Perkembangan talkie pertama kali sekitar tahun 1920.

Perpaduan audio dan suara dalam sebuah media komunikasi massa terjadi untuk pertama kalinya dalam perkembangan talkie, sekitar tahun 1920. Kemajuan ini merupakan pembaharuan praktik pembuatan film dan konsepsi sinema dan kemudian televisi, yang telah memberikan gambaran yang jauh lebih kaya., pengalaman kehidupan nyata untuk pertunjukan mereka, yang sampai saat itu tampak lebih teatrikal.

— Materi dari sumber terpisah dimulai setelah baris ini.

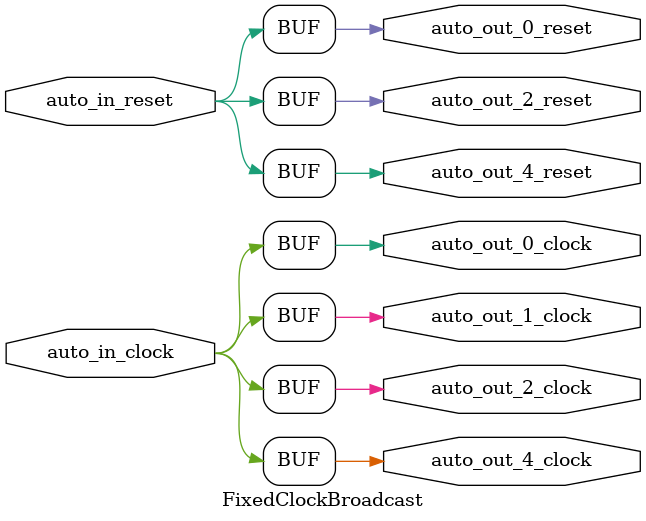
<source format=sv>
`ifndef RANDOMIZE
  `ifdef RANDOMIZE_REG_INIT
    `define RANDOMIZE
  `endif // RANDOMIZE_REG_INIT
`endif // not def RANDOMIZE
`ifndef RANDOMIZE
  `ifdef RANDOMIZE_MEM_INIT
    `define RANDOMIZE
  `endif // RANDOMIZE_MEM_INIT
`endif // not def RANDOMIZE

`ifndef RANDOM
  `define RANDOM $random
`endif // not def RANDOM

// Users can define 'PRINTF_COND' to add an extra gate to prints.
`ifndef PRINTF_COND_
  `ifdef PRINTF_COND
    `define PRINTF_COND_ (`PRINTF_COND)
  `else  // PRINTF_COND
    `define PRINTF_COND_ 1
  `endif // PRINTF_COND
`endif // not def PRINTF_COND_

// Users can define 'ASSERT_VERBOSE_COND' to add an extra gate to assert error printing.
`ifndef ASSERT_VERBOSE_COND_
  `ifdef ASSERT_VERBOSE_COND
    `define ASSERT_VERBOSE_COND_ (`ASSERT_VERBOSE_COND)
  `else  // ASSERT_VERBOSE_COND
    `define ASSERT_VERBOSE_COND_ 1
  `endif // ASSERT_VERBOSE_COND
`endif // not def ASSERT_VERBOSE_COND_

// Users can define 'STOP_COND' to add an extra gate to stop conditions.
`ifndef STOP_COND_
  `ifdef STOP_COND
    `define STOP_COND_ (`STOP_COND)
  `else  // STOP_COND
    `define STOP_COND_ 1
  `endif // STOP_COND
`endif // not def STOP_COND_

// Users can define INIT_RANDOM as general code that gets injected into the
// initializer block for modules with registers.
`ifndef INIT_RANDOM
  `define INIT_RANDOM
`endif // not def INIT_RANDOM

// If using random initialization, you can also define RANDOMIZE_DELAY to
// customize the delay used, otherwise 0.002 is used.
`ifndef RANDOMIZE_DELAY
  `define RANDOMIZE_DELAY 0.002
`endif // not def RANDOMIZE_DELAY

// Define INIT_RANDOM_PROLOG_ for use in our modules below.
`ifndef INIT_RANDOM_PROLOG_
  `ifdef RANDOMIZE
    `ifdef VERILATOR
      `define INIT_RANDOM_PROLOG_ `INIT_RANDOM
    `else  // VERILATOR
      `define INIT_RANDOM_PROLOG_ `INIT_RANDOM #`RANDOMIZE_DELAY begin end
    `endif // VERILATOR
  `else  // RANDOMIZE
    `define INIT_RANDOM_PROLOG_
  `endif // RANDOMIZE
`endif // not def INIT_RANDOM_PROLOG_

module FixedClockBroadcast(
  input  auto_in_clock,
         auto_in_reset,
  output auto_out_4_clock,
         auto_out_4_reset,
         auto_out_2_clock,
         auto_out_2_reset,
         auto_out_1_clock,
         auto_out_0_clock,
         auto_out_0_reset
);

  assign auto_out_4_clock = auto_in_clock;
  assign auto_out_4_reset = auto_in_reset;
  assign auto_out_2_clock = auto_in_clock;
  assign auto_out_2_reset = auto_in_reset;
  assign auto_out_1_clock = auto_in_clock;
  assign auto_out_0_clock = auto_in_clock;
  assign auto_out_0_reset = auto_in_reset;
endmodule


</source>
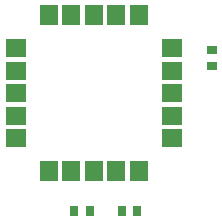
<source format=gtp>
G04 Layer_Color=7318015*
%FSLAX25Y25*%
%MOIN*%
G70*
G01*
G75*
%ADD10R,0.02756X0.03543*%
%ADD11R,0.07087X0.05906*%
%ADD12R,0.05906X0.07087*%
%ADD13R,0.03543X0.02756*%
D10*
X97047Y59055D02*
D03*
X91929D02*
D03*
X107677D02*
D03*
X112795D02*
D03*
D11*
X124409Y83465D02*
D03*
Y90945D02*
D03*
Y98425D02*
D03*
Y105905D02*
D03*
Y113386D02*
D03*
X72441D02*
D03*
Y105905D02*
D03*
Y98425D02*
D03*
Y90945D02*
D03*
Y83465D02*
D03*
D12*
X113386Y124409D02*
D03*
X105905D02*
D03*
X98425D02*
D03*
X90945D02*
D03*
X83465D02*
D03*
Y72441D02*
D03*
X90945D02*
D03*
X98425D02*
D03*
X105905D02*
D03*
X113386D02*
D03*
D13*
X137795Y107677D02*
D03*
Y112795D02*
D03*
M02*

</source>
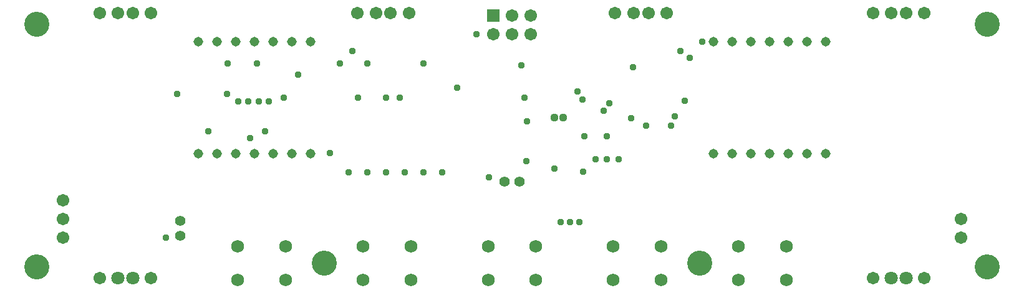
<source format=gbr>
G04 EAGLE Gerber RS-274X export*
G75*
%MOMM*%
%FSLAX34Y34*%
%LPD*%
%INSoldermask Top*%
%IPPOS*%
%AMOC8*
5,1,8,0,0,1.08239X$1,22.5*%
G01*
%ADD10C,3.403200*%
%ADD11C,1.703200*%
%ADD12C,1.803200*%
%ADD13C,1.311200*%
%ADD14R,1.711200X1.711200*%
%ADD15C,1.711200*%
%ADD16C,1.727200*%
%ADD17C,1.111200*%
%ADD18C,1.411200*%
%ADD19C,0.959600*%


D10*
X645000Y100000D03*
X-645000Y100000D03*
X-645000Y-230000D03*
X645000Y-230000D03*
D11*
X185000Y115000D03*
X165000Y115000D03*
X535000Y115000D03*
X515000Y115000D03*
X-515000Y115000D03*
X-535000Y115000D03*
X-165000Y115000D03*
X-185000Y115000D03*
D12*
X-515000Y-245000D03*
X-535000Y-245000D03*
X535000Y-245000D03*
X515000Y-245000D03*
D10*
X255000Y-225000D03*
X-255000Y-225000D03*
D13*
X-426200Y-76200D03*
X-400800Y-76200D03*
X-375400Y-76200D03*
X-350000Y-76200D03*
X-324600Y-76200D03*
X-299200Y-76200D03*
X-273800Y-76200D03*
X-273800Y76200D03*
X-299200Y76200D03*
X-324600Y76200D03*
X-350000Y76200D03*
X-375400Y76200D03*
X-400800Y76200D03*
X-426200Y76200D03*
X273800Y-76200D03*
X299200Y-76200D03*
X324600Y-76200D03*
X350000Y-76200D03*
X375400Y-76200D03*
X400800Y-76200D03*
X426200Y-76200D03*
X426200Y76200D03*
X400800Y76200D03*
X375400Y76200D03*
X350000Y76200D03*
X324600Y76200D03*
X299200Y76200D03*
X273800Y76200D03*
D14*
X-25400Y111760D03*
D15*
X-25400Y86360D03*
X0Y111760D03*
X0Y86360D03*
X25400Y111760D03*
X25400Y86360D03*
D16*
X-372500Y-202500D03*
X-372500Y-247500D03*
X-307500Y-202500D03*
X-307500Y-247500D03*
X-202500Y-202500D03*
X-202500Y-247500D03*
X-137500Y-202500D03*
X-137500Y-247500D03*
X-32500Y-202500D03*
X-32500Y-247500D03*
X32500Y-202500D03*
X32500Y-247500D03*
X137500Y-202500D03*
X137500Y-247500D03*
X202500Y-202500D03*
X202500Y-247500D03*
X307500Y-202500D03*
X307500Y-247500D03*
X372500Y-202500D03*
X372500Y-247500D03*
D17*
X69088Y-26670D03*
X57912Y-26670D03*
D15*
X-210000Y115000D03*
X-140000Y115000D03*
X-560000Y115000D03*
X-490000Y115000D03*
X140000Y115000D03*
X210000Y115000D03*
X490000Y115000D03*
X560000Y115000D03*
D18*
X-10000Y-114300D03*
X10000Y-114300D03*
D15*
X-490000Y-245000D03*
X-560000Y-245000D03*
D18*
X-450850Y-187800D03*
X-450850Y-167800D03*
D15*
X490000Y-245000D03*
X560000Y-245000D03*
X-609600Y-190500D03*
X-609600Y-165100D03*
X-609600Y-139700D03*
X609600Y-190500D03*
X609600Y-165100D03*
D19*
X-290830Y31750D03*
X-120650Y46990D03*
X-387350Y5080D03*
X-196850Y46990D03*
X128270Y-83820D03*
X20320Y-31750D03*
X88900Y8890D03*
X-386080Y46990D03*
X-412750Y-45720D03*
X-454660Y5080D03*
X113030Y-83820D03*
X-74930Y13970D03*
X-48260Y86360D03*
X163830Y41910D03*
X-309880Y0D03*
X-209550Y0D03*
X-346710Y46990D03*
X-233680Y46990D03*
X95250Y-2540D03*
X-344170Y-5080D03*
X-171450Y0D03*
X-95250Y-101600D03*
X-120650Y-101600D03*
X-146050Y-101600D03*
X-171450Y-101600D03*
X-247650Y-74930D03*
X-196850Y-101600D03*
X-222250Y-101600D03*
X-355600Y-54610D03*
X241300Y54610D03*
X-372110Y-5080D03*
X-358140Y-5080D03*
X257810Y76200D03*
X-335280Y-45720D03*
X124460Y-17780D03*
X215900Y-38100D03*
X97790Y-52070D03*
X-31750Y-107950D03*
X128270Y-52070D03*
X181610Y-38100D03*
X161290Y-27940D03*
X144780Y-83820D03*
X-330200Y-5080D03*
X-152400Y0D03*
X16510Y0D03*
X132080Y-7620D03*
X220980Y-25400D03*
X12700Y44450D03*
X-217170Y63500D03*
X228600Y63500D03*
X57150Y-96520D03*
X19050Y-86360D03*
X234680Y-3810D03*
X96520Y-100330D03*
X-469900Y-190500D03*
X91440Y-168910D03*
X78740Y-168910D03*
X66040Y-168910D03*
M02*

</source>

Dengan demikian, kedatangan teknologi informasi baru dan terutama Internet dan format video digital yang berbeda, berarti perubahan yang lebih besar, di mana unsur-unsur yang sangat mirip dengan kehidupan nyata ini dapat dimanipulasi dan diintervensi untuk menghasilkan efek visual dan pendengaran yang mengejutkan, seperti itu. kita nikmati hari ini di bioskop fiksi.

Selain itu, popularitas jaringan virtual memungkinkan peredaran besar-besaran konten audiovisual, sampai-sampai setiap pengguna dengan ponsel yang dilengkapi kamera dapat merekam peristiwa audiovisual dan membagikannya kepada publik, atau bahkan berkomunikasi dengan kerabat jauh secara real time. mampu melihat dan mendengar mereka melintasi jarak yang sangat jauh.